(Warning: I was up with a sick child all night. When I’m not sleeping, I’m thinking. And I have to write this idea out. It isn’t fully-formed, but tell me where I’m wrong so I can finish working this out.)
In The Melodramatic Imagination, literary scholar Peter Brooks defines melodrama not as something aesthetic–not in other words as a genre defined by mustache-twirling villains, perfect heroes, and damsels in distress–but as a narrative structure and a moral imperative. He writes of a scene in Balzac’s novel The Magic Skin,
The narrative voice is not content to describe or record gestures, to see it simply as a figure in the interplay of persons one with another. Rather, the narrator applies pressure to the gesture, pressure through interrogation, through the evocation of more and more fantastic possibilities, to make it yield meaning to make it give up to consciousness its full potential as “parable.” (1)
Brooks is saying that Balzac pushes closer to his subjects in order “to catch this essential drama, to go beyond the surface of the real to the truer, hidden reality” underneath (2). Brooks argues that in melodrama “nothing is left unsaid” (4), which helps to reveal the “operative spiritual values” (5) that are present but hidden in other works. He applies this schema to Henry James, in whose work he sees this “melodramatic imagination” operating when “things and gestures are necessarily metaphoric because they must refer to something else” (Brooks 10).
As far as I can tell, no one has applied Peter Brooks to genre romance–but we should because romance seems to work in much the same way. Romance is closely cropped onto a few key pieces that carry metaphorical significance and its narrative resolutions (e.g., the creation of a stable couple) are moral ones.
I’ve been trying rather fitfully to write this week. I’ve been reading manuscripts for friends and just finished with my RITA books. In all these pieces, we have the essential elements of romance: the lovers meet, they woo, they separate, and they are reunited. That’s it.
But a single plot element in romance does a lot of work. In the opening chapter of my latest book, Party Lines, Michael and Lydia meet on a plane. They bicker and then flirt, he offers her his number, and she reveals she works for his political opponents. Simple enough, right? But this scene has at least three functions. The first is diegetic, by which I mean it serves the plot of the book. The book is about how Michael and Lydia fall in love–they have to meet somehow. On the surface, the scene is workman like.
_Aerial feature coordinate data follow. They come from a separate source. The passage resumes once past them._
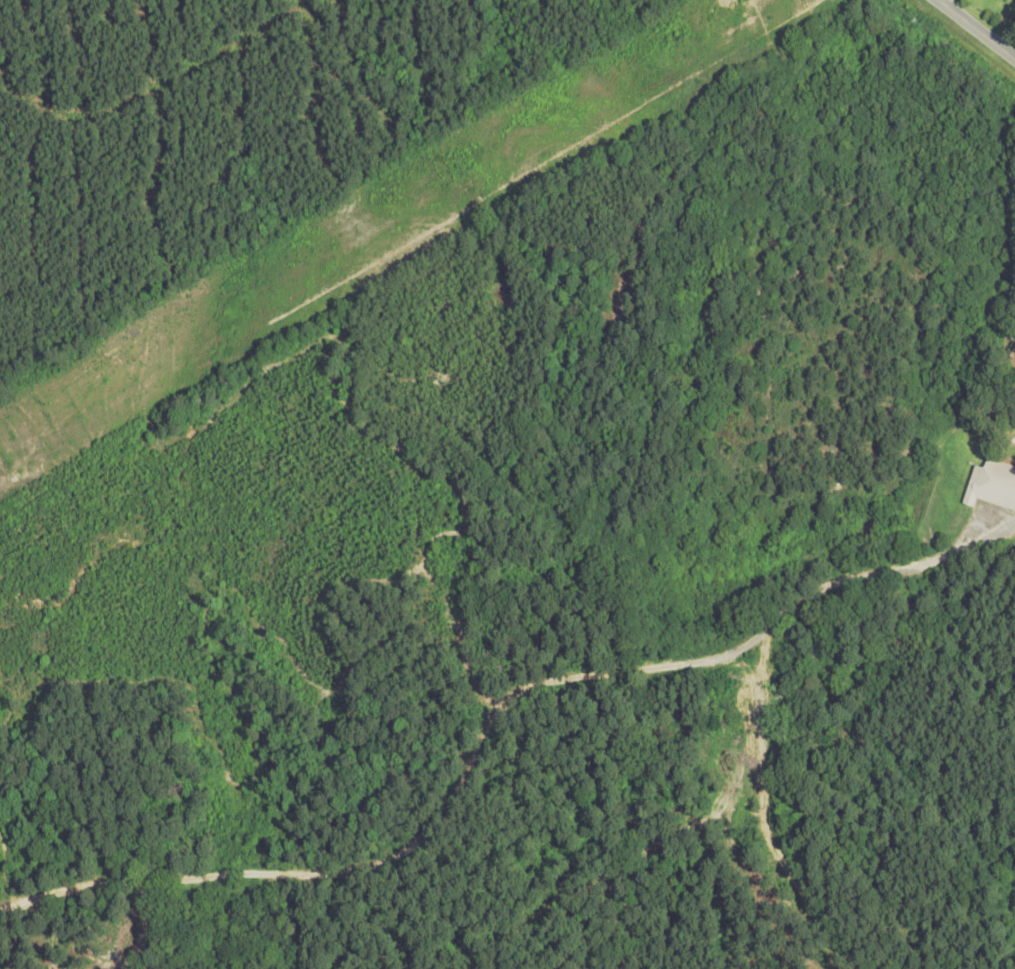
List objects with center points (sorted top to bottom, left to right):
road: (978, 26)
building: (993, 484)
road: (1013, 521)
road: (886, 571)
road: (763, 808)
road: (421, 838)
But second, the scene has a tropic (e.g., trope-ic) function. In the case from Party Lines, the scene is an example of the meet-cute. I had wanted it to be a sort of anti-meet-cute (what could be more prosaic than meeting someone on a plane?) but in the clash of personality and ideology, it’s very trope-y.
Third and finally, the scene also has a moral function. In my piece on purple prose in romance, I argued that excessive prose in romance ought to be understood as manifestations of romance’s valorization of emotion. Of course the prose is excessive–it’s trying to capture how human connection heals and builds new social units (e.g., couples). So when Michael and Lydia meet, the reader has to be convinced that we want to see these two get a happily ever after (this recent Dear Author column about heroism in romance applies here). I don’t know that I need my heroes or heroines to be heroic per se, but I need to be invested in them. In this case, I wanted to know that while Michael is a political operative, he’s skeptical about the system. He’s burnt out and looking for new meaning in life. When he meets Lydia, he’s found it.
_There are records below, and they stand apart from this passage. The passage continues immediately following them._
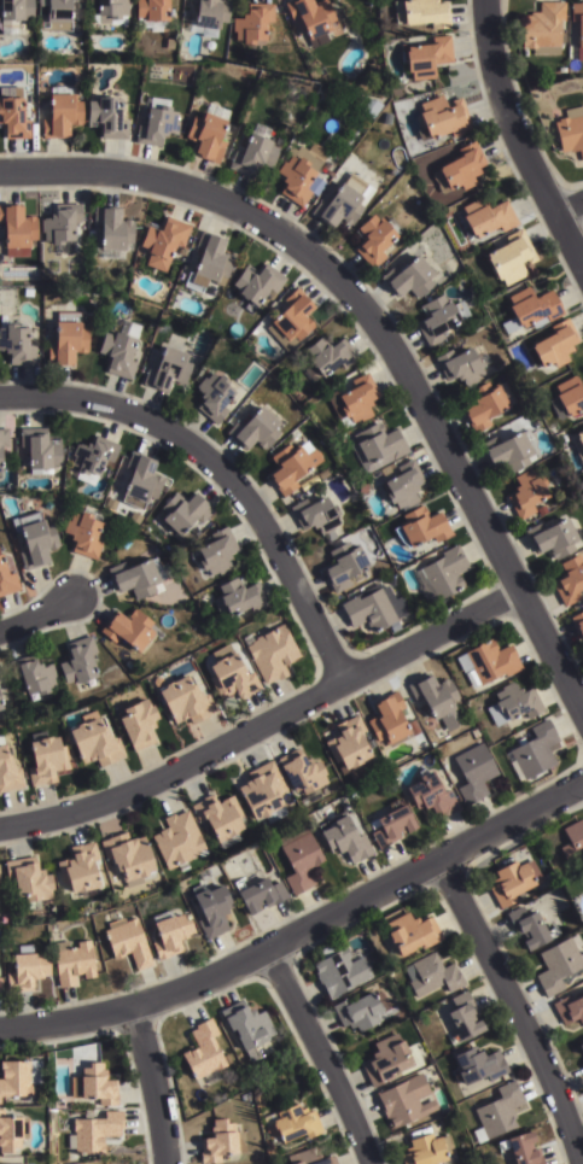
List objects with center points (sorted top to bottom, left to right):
building: (107, 12)
building: (13, 14)
building: (153, 14)
building: (421, 14)
building: (54, 16)
building: (210, 17)
building: (313, 19)
building: (254, 26)
building: (542, 29)
building: (577, 30)
building: (426, 59)
building: (350, 104)
building: (13, 115)
building: (61, 115)
building: (107, 120)
building: (440, 120)
building: (158, 124)
building: (568, 133)
building: (208, 134)
road: (520, 139)
building: (255, 153)
building: (460, 170)
building: (299, 173)
building: (343, 199)
road: (567, 206)
building: (488, 214)
building: (61, 225)
building: (16, 227)
building: (112, 229)
building: (374, 237)
building: (163, 240)
building: (510, 256)
building: (209, 259)
building: (409, 275)
building: (258, 280)
building: (531, 306)
building: (438, 316)
building: (290, 317)
road: (382, 331)
building: (68, 339)
building: (15, 341)
building: (553, 343)
building: (120, 347)
building: (328, 355)
building: (463, 362)
building: (552, 366)
building: (168, 368)
building: (212, 394)
building: (567, 396)
building: (352, 401)
building: (483, 403)
building: (254, 428)
building: (3, 437)
building: (578, 442)
building: (377, 446)
building: (507, 449)
building: (41, 450)
building: (92, 458)
building: (0, 460)
building: (291, 464)
building: (383, 469)
road: (220, 471)
building: (141, 480)
building: (402, 485)
building: (527, 491)
building: (541, 508)
building: (186, 513)
building: (316, 514)
building: (421, 526)
building: (84, 533)
building: (35, 536)
building: (553, 536)
building: (214, 552)
building: (343, 563)
building: (444, 571)
building: (136, 576)
building: (7, 578)
building: (570, 579)
building: (239, 596)
building: (375, 609)
road: (37, 615)
building: (578, 622)
building: (128, 627)
building: (272, 652)
building: (79, 659)
building: (487, 661)
building: (32, 673)
building: (231, 673)
building: (0, 677)
building: (186, 700)
building: (438, 700)
building: (513, 703)
building: (0, 705)
building: (390, 721)
road: (263, 722)
building: (139, 723)
building: (95, 740)
building: (350, 746)
building: (534, 749)
building: (46, 759)
building: (8, 771)
building: (474, 772)
building: (304, 774)
building: (265, 792)
building: (431, 794)
building: (220, 817)
building: (390, 825)
building: (343, 838)
building: (572, 840)
building: (178, 841)
building: (128, 857)
building: (300, 859)
building: (79, 868)
building: (28, 880)
building: (508, 882)
building: (260, 894)
building: (212, 908)
building: (526, 927)
road: (299, 930)
building: (170, 932)
building: (411, 933)
building: (127, 941)
building: (72, 961)
building: (558, 963)
building: (27, 967)
building: (341, 971)
building: (431, 975)
building: (0, 987)
road: (517, 1007)
building: (569, 1009)
building: (360, 1011)
building: (463, 1019)
building: (247, 1029)
building: (580, 1050)
road: (320, 1054)
building: (204, 1055)
building: (390, 1060)
building: (478, 1066)
building: (19, 1077)
road: (152, 1084)
building: (95, 1086)
building: (406, 1101)
building: (498, 1113)
building: (290, 1124)
building: (94, 1133)
building: (12, 1134)
building: (220, 1143)
building: (524, 1150)
building: (430, 1151)
building: (308, 1158)
building: (20, 1163)

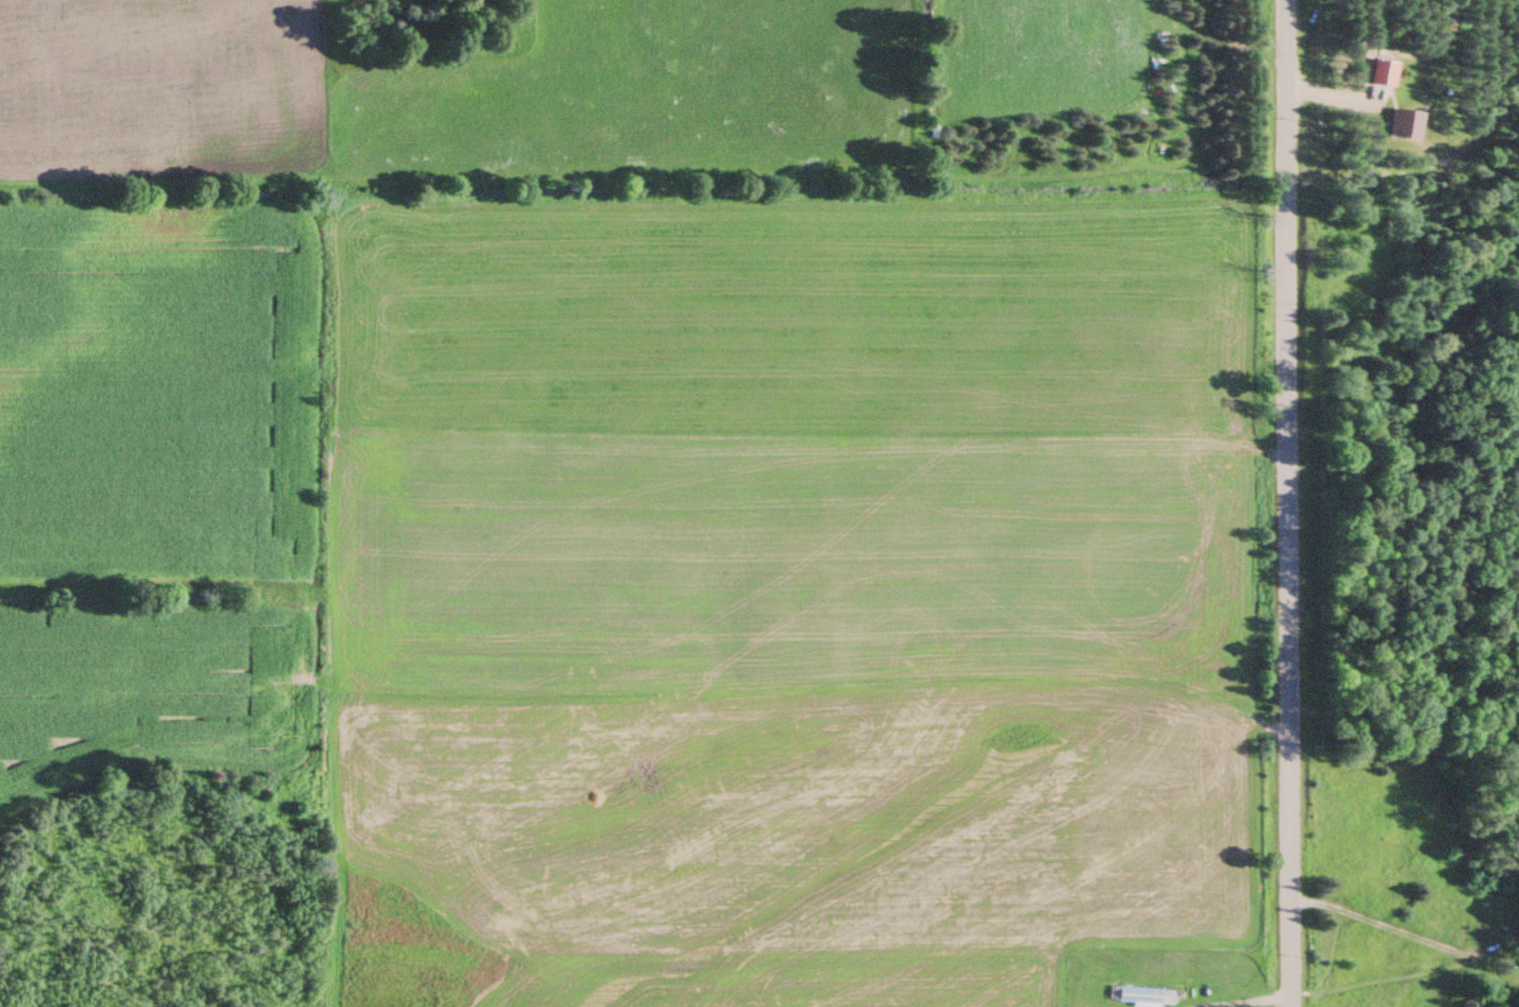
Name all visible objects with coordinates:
building: (1382, 72)
building: (1404, 123)
road: (1284, 503)
building: (1139, 997)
Similarly a love scene is a love scene in the diegesis. But it also exists intertextually with the other love scenes the reader has read; it either replicates those tropes or it subverts them. And finally, it metaphorically represents the consummation of the new couple.
In its spareness, romance becomes excess because the pieces must do more. Romance is zoomed in. It includes only a few elements but they are presented in almost microscopic detail and they require the reader to bring a kaleidoscope in order to decode them.